What the task requires >> Reproduce verbatim the portion of the article on giving advice, starting at "Wouldn’t it be" and ending at "of people’s recommendations.".

Supplied passage >>
-.-.-

KEY POINTS-

  • Advice is only ever good if it helps people get what they want.
  • It’s the outcome of the advice, not the advice itself, that makes it good.
  • The only person who can decide if the advice is good is the person getting the advice, not the advice giver.

Have you ever had the experience of trying to help another person, but your well-intentioned advice seemed to fall on deaf ears? Did you have the sense that you could see exactly what the problem was and what needed to be done to fix it? Was it a mystery as to why the whole thing seemed so obvious to you yet was completely unfathomable to the person you were helping?

 
lightfieldstudios, Image ID: 117396786, @123RF
 
lightfieldstudios, Image ID: 117396786, @123RF

Or perhaps you’ve been on the receiving end of such advice. Have you ever had a friend, parent, coach, or colleague say something like “Look, you just need to…”?

When you heard that, did the lights come on for you? Did you find yourself thinking a thought along the lines of “Of course! Why didn’t I think of that?” Or, instead, were your thoughts more like “It’s not that simple” or “They just don’t get it,” or any kind of thought that put a halt to the “help” that was being directed your way?

 

Wouldn’t it be great if those people with knowledge and expertise in particular areas could get other people to pay more attention to them and adopt the solutions they have crafted? Perhaps the task would be easier to accomplish if we understood what makes good advice good. Having some sense of the goodness of good advice might help with the uptake and effectiveness of people’s recommendations.

-.-.-

Provided material >>
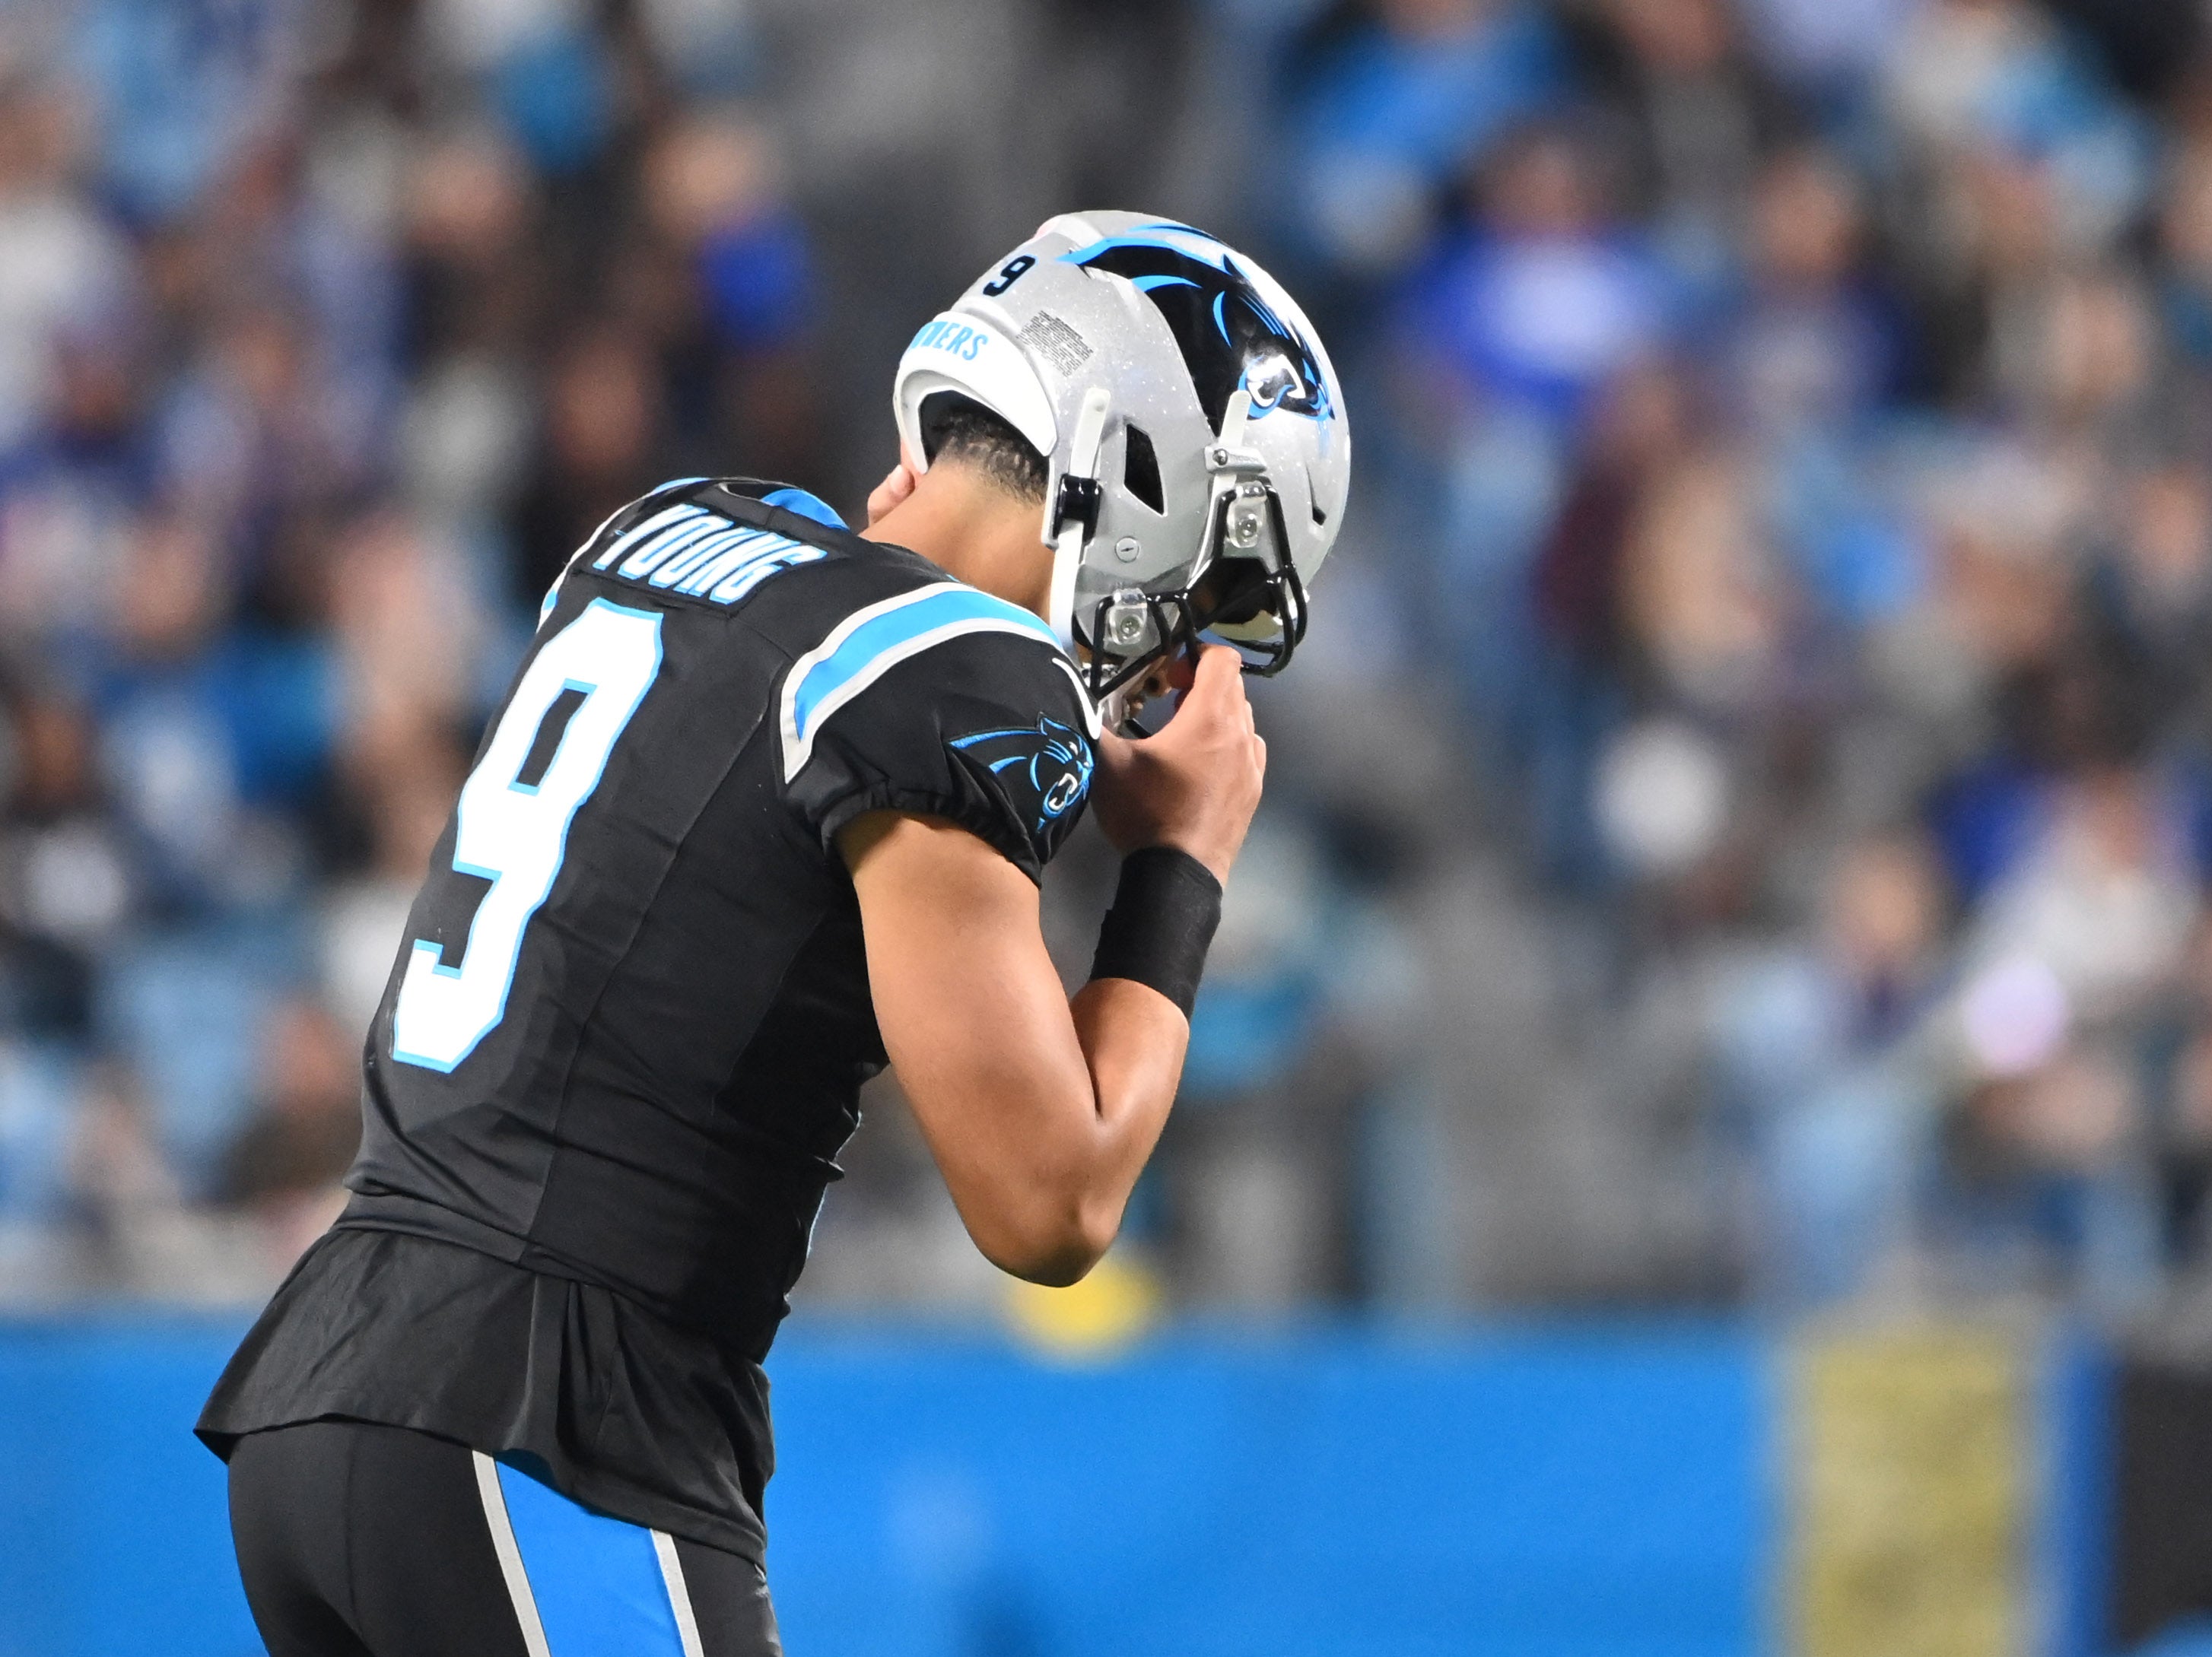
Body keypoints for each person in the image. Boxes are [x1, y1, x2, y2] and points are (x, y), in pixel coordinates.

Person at [194, 212, 1350, 1657]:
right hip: (550, 1423)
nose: (1185, 654)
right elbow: (1051, 1202)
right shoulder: (957, 671)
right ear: (1139, 477)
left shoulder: (670, 530)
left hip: (340, 1380)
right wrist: (1178, 870)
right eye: (1216, 586)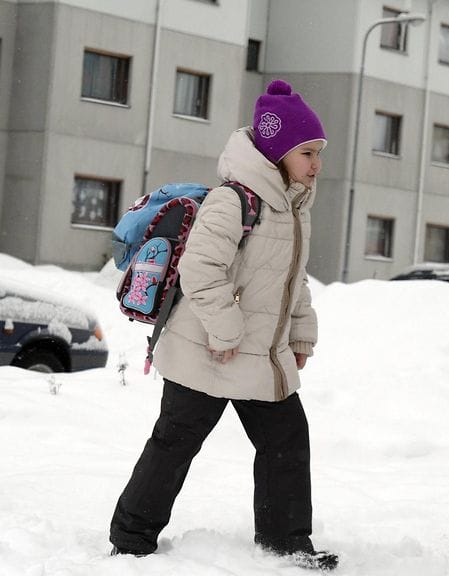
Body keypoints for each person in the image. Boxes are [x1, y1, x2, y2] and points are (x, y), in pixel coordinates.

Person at [109, 79, 337, 570]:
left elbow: (292, 280)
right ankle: (130, 542)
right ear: (277, 152)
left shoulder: (293, 207)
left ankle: (286, 547)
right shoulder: (234, 200)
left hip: (259, 355)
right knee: (174, 444)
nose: (316, 164)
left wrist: (300, 332)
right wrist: (226, 331)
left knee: (287, 444)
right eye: (307, 153)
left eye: (319, 152)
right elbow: (199, 270)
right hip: (206, 349)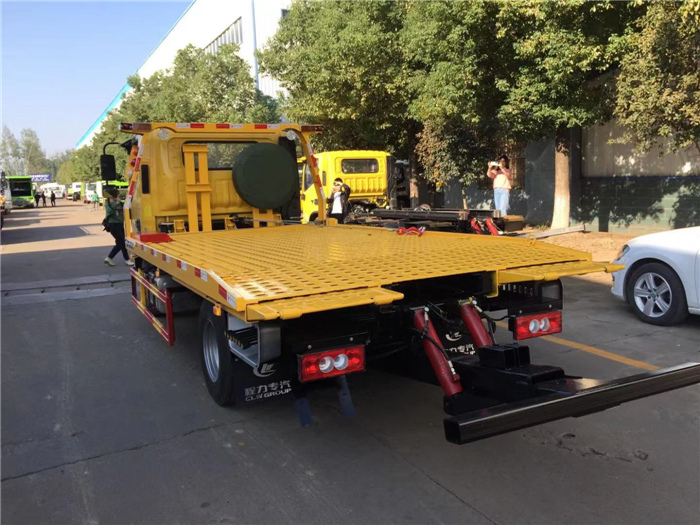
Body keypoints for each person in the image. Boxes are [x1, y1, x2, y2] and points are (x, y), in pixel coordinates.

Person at [103, 188, 133, 267]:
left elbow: (126, 208)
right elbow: (110, 211)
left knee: (120, 243)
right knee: (122, 242)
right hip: (113, 225)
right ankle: (127, 259)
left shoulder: (119, 203)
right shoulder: (108, 203)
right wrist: (117, 202)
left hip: (120, 224)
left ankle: (109, 258)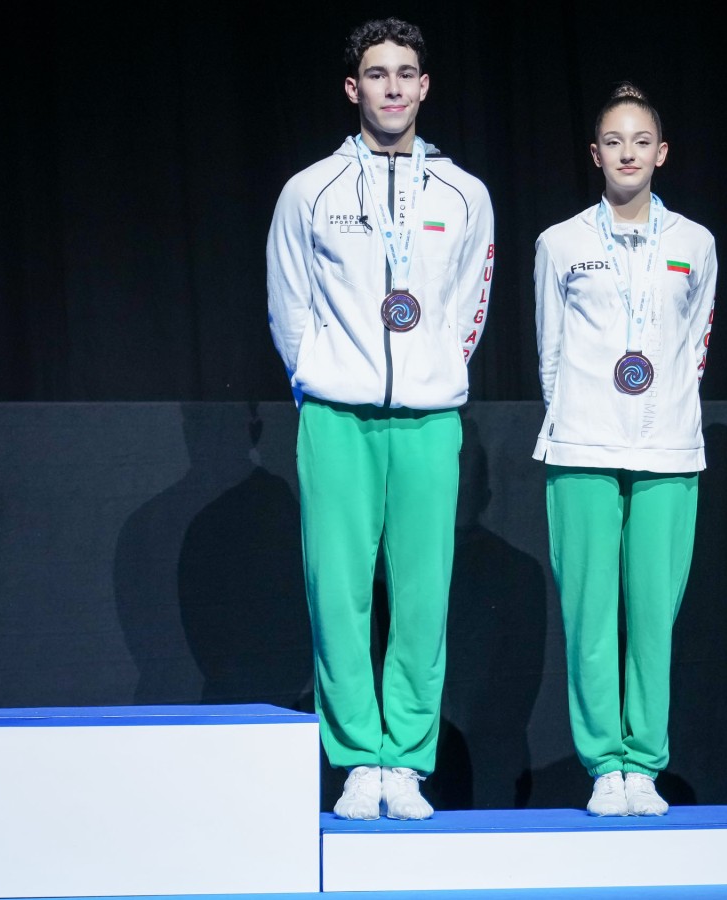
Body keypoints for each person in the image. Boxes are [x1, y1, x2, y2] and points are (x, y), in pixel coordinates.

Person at [265, 16, 495, 821]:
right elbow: (289, 303)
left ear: (424, 87)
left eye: (405, 74)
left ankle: (407, 760)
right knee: (339, 597)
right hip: (337, 415)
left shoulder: (465, 195)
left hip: (428, 419)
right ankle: (360, 758)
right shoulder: (311, 190)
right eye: (376, 73)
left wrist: (436, 371)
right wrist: (318, 375)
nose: (392, 87)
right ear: (352, 87)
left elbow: (469, 304)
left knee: (423, 598)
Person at [532, 81, 718, 817]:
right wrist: (582, 415)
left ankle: (643, 764)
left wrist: (659, 408)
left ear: (662, 153)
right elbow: (549, 352)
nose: (628, 154)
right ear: (595, 154)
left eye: (642, 141)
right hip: (582, 444)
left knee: (652, 620)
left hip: (668, 448)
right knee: (589, 616)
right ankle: (604, 764)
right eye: (614, 142)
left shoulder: (695, 243)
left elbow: (695, 345)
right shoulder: (561, 242)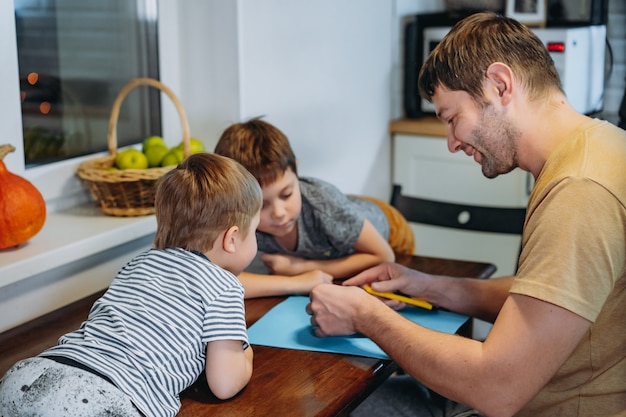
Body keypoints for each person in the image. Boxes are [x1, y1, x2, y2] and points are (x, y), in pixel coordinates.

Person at [307, 11, 626, 417]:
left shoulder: (580, 191)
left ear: (500, 85)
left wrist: (364, 315)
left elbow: (496, 388)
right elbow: (546, 300)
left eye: (453, 118)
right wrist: (431, 286)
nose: (452, 143)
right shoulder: (599, 147)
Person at [0, 153, 262, 417]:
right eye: (255, 232)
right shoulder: (225, 286)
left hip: (31, 374)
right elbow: (225, 383)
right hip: (103, 397)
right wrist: (246, 355)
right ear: (232, 238)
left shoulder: (139, 263)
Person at [214, 117, 416, 298]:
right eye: (261, 205)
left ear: (296, 169)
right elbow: (217, 281)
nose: (278, 212)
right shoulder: (236, 216)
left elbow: (383, 256)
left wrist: (300, 268)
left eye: (286, 194)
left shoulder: (324, 205)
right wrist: (294, 282)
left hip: (389, 229)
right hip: (338, 226)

-.-.-

Solved problem >>
Wouldn’t it be great if those people with knowledge and expertise in particular areas could get other people to pay more attention to them and adopt the solutions they have crafted? Perhaps the task would be easier to accomplish if we understood what makes good advice good. Having some sense of the goodness of good advice might help with the uptake and effectiveness of people’s recommendations.